### [Problem statement]
Identify each line in the listing below that contains the string "item", and copy every such line in full. Case counts when matching.

(Collected data)
::::::::

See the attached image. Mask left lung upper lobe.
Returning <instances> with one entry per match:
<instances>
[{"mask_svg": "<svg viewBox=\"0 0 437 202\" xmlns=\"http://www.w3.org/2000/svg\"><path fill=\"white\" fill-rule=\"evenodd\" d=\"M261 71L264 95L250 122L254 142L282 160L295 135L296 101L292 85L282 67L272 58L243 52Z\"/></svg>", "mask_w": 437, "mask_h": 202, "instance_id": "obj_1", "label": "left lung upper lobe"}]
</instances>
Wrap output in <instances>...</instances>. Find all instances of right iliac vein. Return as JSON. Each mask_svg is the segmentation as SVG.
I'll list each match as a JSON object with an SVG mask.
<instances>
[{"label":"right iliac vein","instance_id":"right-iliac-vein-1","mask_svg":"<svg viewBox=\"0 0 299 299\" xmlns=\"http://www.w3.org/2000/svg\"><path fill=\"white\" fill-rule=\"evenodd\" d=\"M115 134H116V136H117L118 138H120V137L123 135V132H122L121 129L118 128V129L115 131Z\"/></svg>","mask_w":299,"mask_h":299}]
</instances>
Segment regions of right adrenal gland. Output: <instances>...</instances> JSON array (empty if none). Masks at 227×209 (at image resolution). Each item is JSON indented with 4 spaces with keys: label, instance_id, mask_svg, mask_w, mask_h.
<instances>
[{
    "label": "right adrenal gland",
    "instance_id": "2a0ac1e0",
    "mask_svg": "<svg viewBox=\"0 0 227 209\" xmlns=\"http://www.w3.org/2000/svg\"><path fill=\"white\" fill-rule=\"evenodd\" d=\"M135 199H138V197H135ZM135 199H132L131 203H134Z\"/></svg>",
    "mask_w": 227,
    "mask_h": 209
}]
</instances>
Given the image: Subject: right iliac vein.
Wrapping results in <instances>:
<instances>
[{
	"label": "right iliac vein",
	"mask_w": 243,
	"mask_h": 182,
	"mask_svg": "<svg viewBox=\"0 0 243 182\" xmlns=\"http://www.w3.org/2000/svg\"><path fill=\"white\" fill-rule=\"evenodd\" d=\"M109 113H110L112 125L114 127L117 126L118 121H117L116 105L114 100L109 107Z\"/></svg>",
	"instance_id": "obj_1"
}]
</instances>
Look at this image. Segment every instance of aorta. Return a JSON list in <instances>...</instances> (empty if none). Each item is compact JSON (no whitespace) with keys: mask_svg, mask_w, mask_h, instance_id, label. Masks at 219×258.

::::::::

### [Correct output]
Segment regions of right adrenal gland. Output: <instances>...</instances> JSON array (empty if none). Masks at 227×209 (at image resolution). Each item is JSON indented with 4 spaces with keys: label, instance_id, mask_svg, mask_w, mask_h.
Look at this image. Segment every instance of aorta. Return a JSON list in <instances>...</instances> (empty if none). Each item is compact JSON (no whitespace) with keys: mask_svg, mask_w, mask_h, instance_id, label. Masks at 219×258.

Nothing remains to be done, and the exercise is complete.